Running a business via handwritten records represents of course, in Sweetingham’s words, a “logistical nightmare” and it might be surmised that Gray & Farrar’s best asset is therefore its people. It is no surprise then that Sweetingham sees “scores upon scores” of applicants when recruiting for new staff. Successful ones must be “intuitive and have amazing attention to detail, along with being responsible, personable, supportive and understanding,” she says, and they also need to be able to build up intensely personal relationships while not overstepping professional boundaries.

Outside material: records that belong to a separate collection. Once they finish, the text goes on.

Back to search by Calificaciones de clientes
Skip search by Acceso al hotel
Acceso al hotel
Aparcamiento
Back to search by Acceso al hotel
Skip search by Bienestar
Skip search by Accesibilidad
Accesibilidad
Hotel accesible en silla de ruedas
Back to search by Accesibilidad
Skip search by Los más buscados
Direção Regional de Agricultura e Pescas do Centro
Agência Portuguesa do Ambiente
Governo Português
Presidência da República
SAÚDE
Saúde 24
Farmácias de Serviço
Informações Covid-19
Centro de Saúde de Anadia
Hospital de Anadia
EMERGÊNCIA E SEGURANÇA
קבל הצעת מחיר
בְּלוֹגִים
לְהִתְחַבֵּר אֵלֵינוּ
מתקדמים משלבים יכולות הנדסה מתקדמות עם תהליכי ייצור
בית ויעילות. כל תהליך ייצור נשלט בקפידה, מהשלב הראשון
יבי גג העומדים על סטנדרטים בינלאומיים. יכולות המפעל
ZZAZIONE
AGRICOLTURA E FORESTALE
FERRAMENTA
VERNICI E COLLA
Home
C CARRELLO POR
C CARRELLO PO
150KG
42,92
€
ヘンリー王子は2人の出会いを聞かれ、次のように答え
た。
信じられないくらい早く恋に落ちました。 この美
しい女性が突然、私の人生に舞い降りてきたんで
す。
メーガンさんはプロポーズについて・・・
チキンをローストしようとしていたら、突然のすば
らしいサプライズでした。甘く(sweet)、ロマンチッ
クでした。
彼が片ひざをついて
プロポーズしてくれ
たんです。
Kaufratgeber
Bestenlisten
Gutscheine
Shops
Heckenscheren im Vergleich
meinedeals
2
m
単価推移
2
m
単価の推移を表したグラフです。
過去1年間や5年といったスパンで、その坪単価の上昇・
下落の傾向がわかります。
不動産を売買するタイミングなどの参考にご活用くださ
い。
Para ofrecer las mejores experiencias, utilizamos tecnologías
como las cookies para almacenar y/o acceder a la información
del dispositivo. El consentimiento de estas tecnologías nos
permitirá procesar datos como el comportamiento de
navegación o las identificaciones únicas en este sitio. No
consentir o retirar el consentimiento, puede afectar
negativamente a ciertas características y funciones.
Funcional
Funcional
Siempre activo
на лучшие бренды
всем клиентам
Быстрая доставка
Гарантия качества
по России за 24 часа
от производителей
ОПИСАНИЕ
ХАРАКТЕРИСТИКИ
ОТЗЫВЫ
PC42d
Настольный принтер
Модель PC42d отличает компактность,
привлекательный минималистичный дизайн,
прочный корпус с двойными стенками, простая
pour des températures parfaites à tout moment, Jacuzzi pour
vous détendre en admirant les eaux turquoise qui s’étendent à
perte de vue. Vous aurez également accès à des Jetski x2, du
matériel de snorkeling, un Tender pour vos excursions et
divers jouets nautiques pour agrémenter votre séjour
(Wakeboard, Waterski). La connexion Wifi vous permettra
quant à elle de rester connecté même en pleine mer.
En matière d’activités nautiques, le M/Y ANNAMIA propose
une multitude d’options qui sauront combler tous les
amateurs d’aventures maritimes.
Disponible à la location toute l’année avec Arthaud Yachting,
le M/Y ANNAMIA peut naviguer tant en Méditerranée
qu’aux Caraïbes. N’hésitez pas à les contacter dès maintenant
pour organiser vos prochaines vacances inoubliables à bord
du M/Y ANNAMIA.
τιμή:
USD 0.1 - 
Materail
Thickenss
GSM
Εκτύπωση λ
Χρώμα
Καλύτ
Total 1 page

One more expert in the entourage
Here, Sweetingham brings up an interesting point about bringing in the professionals when it comes to finding a life partner. As she points out, you would certainly employ an expert estate agent to find a dream home, and you would deploy a headhunter to find the ideal CEO for a company, and so why shouldn’t the same rationale apply to finding love. “Clients from all over the world use this type of service and view us merely as one more expert in their entourage,” she says.
One important part of the service provided by Gray & Farrar is that the agency effectively performs the “due diligence” on potential matches – something which is extremely important in this day and age. As Sweetingham explains, in times past people were a lot more static and it would be likely that you would know at least “someone who knew someone” connected to a prospective partner. Now, people are true “global citizens” this may not be the case and so it is much harder to figure out people’s motives and backgrounds.
In fact, it is this global mobility which has in part created such demand for Gray & Farrar’s services; jetting around the world to attend to various business matters or building up networks of friends in multiple cities due to a high-powered career may be glamorous, but it can mean that clients simply aren’t in one place long enough to find romance.
Over the past year the London-headquartered firm has seen a 50 per cent uptick in international business and now over 75 per cent of Gray & Farrar’s client portfolio is international. Other trends are an increasing number of female clients in their 30s and 40s, along with a growing book of business in Asia-Pacific. “China is now a hot market”, says Sweetingham, who also notes that female clients in Asia-Pacific are now increasingly happy to marry outside of their own culture. “Once you become truly international, ethnic background is less of a consideration,” she says.
While it may initially seem contradictory, Sweetingham attributes much of Gray & Farrar’s growth to the financial crisis, saying when the global meltdown hit “we’d never been busier”. Many of these new clients worked in financial services and were suddenly confronted with the fact that their career didn’t necessarily represent the security they thought it did. “Many clients were thinking ‘I’ve given everything to my career’ and all of a sudden it became a very lonely world,” she explains.
Naturally, Sweetingham would not be drawn on any success stories from within the financial services space, nor the specifics of any other stories of lasting love. However, she was able to say that numerous marriages had come about via Gray & Farrar introductions, and there have even been cases of ex-husbands recommending the service to their erstwhile wives and parents who themselves met through the service referring their children. Success stories notwithstanding, Sweetingham is modest when it comes to the amount of credit her agency can take for these “happy ever afters”. “We see ourselves as facilitators,” she says, “what underpins our client base is that all of them are educated and successful, and have reached the stage where they want someone to share their life with.”